States are often identified with particular industries that have big economic footprints — Washington with the aerospace industry; Oregon with the logging and wood products industries; and Idaho with the forestry, farming, and fishing industries. But, as big as those footprints are, those industries in Washington, Oregon, and Idaho don’t provide as many jobs as new and emerging clean energy industries.
Wind energy, solar energy, hydropower, and, above all, energy efficiency now provide almost 167,000 jobs in Washington, Oregon, Idaho, and Montana. And, despite the fact that the growth of wind and solar power gets lots of press coverage, almost three-quarters of those jobs are supported by energy efficiency activities, which include high efficiency lighting, appliances, and HVAC as well as advanced materials and insulation. Additional jobs are being driven by emerging electricity storage, smart grid, and micro grid technologies.

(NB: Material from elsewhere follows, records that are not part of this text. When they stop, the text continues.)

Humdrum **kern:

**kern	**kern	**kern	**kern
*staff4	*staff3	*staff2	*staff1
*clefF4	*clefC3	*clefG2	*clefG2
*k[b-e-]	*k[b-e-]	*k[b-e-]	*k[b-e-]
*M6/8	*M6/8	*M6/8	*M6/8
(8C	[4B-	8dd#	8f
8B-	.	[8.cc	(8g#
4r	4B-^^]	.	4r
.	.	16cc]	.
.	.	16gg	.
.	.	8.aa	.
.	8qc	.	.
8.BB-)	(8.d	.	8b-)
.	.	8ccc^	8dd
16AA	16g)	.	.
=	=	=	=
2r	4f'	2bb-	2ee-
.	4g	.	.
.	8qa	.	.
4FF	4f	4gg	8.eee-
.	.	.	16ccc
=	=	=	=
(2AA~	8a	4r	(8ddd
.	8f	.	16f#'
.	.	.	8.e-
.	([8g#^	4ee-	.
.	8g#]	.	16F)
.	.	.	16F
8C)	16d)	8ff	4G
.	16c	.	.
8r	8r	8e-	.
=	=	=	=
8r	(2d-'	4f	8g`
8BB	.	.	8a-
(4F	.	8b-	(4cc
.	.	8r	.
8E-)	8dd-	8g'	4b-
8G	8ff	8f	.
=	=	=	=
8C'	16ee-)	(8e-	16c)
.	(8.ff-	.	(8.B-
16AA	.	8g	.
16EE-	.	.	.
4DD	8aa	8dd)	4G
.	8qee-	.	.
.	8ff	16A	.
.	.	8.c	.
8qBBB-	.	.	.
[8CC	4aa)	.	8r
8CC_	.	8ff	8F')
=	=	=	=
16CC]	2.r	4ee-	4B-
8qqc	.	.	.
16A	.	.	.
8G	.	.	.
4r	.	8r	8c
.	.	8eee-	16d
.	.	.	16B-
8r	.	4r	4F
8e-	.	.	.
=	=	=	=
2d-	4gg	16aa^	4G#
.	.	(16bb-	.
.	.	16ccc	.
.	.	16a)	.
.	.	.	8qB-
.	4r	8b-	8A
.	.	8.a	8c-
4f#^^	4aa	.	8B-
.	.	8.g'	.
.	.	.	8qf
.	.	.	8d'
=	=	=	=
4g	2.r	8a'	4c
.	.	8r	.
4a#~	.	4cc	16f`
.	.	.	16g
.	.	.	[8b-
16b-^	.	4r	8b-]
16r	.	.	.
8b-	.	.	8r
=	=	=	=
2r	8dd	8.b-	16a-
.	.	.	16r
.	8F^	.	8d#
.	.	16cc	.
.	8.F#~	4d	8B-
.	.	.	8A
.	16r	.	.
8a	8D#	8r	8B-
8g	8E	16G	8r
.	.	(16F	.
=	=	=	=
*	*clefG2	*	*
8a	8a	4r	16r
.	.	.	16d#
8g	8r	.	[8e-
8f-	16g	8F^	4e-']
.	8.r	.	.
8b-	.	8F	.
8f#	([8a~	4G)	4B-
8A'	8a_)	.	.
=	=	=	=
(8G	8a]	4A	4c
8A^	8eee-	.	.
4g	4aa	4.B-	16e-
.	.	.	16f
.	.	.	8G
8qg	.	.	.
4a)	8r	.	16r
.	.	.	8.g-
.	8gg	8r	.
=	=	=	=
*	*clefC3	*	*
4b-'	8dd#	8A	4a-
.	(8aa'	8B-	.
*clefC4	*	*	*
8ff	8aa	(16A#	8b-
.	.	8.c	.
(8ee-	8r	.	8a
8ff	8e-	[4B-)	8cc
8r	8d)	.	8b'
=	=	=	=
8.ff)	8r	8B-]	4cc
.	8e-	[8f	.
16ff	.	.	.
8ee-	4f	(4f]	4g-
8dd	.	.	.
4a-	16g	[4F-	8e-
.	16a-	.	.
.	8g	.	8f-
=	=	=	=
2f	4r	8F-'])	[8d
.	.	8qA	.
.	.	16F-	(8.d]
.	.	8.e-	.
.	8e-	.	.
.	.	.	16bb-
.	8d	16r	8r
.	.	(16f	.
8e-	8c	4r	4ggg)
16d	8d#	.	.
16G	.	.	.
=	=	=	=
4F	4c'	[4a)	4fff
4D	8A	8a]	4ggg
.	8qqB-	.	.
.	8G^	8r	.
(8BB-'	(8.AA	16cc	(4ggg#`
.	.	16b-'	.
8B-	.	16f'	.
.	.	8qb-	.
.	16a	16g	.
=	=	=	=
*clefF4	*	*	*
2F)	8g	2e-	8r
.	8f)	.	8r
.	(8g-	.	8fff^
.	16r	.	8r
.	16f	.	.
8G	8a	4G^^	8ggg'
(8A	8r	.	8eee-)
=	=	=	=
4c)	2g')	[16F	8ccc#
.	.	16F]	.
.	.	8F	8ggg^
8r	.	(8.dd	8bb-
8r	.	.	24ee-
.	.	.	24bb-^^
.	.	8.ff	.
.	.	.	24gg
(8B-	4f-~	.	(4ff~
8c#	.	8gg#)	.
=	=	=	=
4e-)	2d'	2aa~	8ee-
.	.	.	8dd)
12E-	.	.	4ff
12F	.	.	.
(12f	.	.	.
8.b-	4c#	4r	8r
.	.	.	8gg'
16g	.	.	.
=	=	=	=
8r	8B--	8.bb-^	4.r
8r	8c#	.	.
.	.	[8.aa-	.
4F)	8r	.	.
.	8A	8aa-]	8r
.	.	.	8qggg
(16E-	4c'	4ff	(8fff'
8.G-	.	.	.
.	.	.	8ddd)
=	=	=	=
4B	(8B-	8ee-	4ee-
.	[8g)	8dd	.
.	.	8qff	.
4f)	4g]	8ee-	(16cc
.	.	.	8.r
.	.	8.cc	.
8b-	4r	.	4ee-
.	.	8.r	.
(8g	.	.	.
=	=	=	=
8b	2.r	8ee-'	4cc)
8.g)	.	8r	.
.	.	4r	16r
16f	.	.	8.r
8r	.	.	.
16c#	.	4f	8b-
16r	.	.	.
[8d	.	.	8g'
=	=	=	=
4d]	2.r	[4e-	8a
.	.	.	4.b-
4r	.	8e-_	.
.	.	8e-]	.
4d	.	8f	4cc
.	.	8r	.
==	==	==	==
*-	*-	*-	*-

These facts and others can be found in the recently released 2018 U.S. Energy and Employment Report and its USEER 2018 State Facts supplement by the Energy Futures Initiative (EFI) in partnership with the National Association of State Energy Officials.
The picture the report paints is one in which the expansion of clean energy is becoming as important for economic growth and prosperity as it is for protection from environmental degradation and climate change. That’s reflected by the fact that, while the clean energy boom provides lots of jobs for white collar professionals, a majority of the jobs being created are found in construction and manufacturing, which means that opportunity is happening across the skills spectrum.
Another point of reference by which the economic value of the clean energy economy can be measured is the number of jobs supported by fossil fuel resources that clean technologies are gradually replacing. In the 4-state Northwest region, electricity generation from natural gas, coal, and oil account for fewer than 2,000 jobs. Meanwhile nuclear generation provides fewer than 600 jobs.
For these reasons, it’s important that, as policymakers consider proposals to help the region transition to a clean energy system, they fully appreciate the economic benefits of doing so as well as the environmental and health benefits.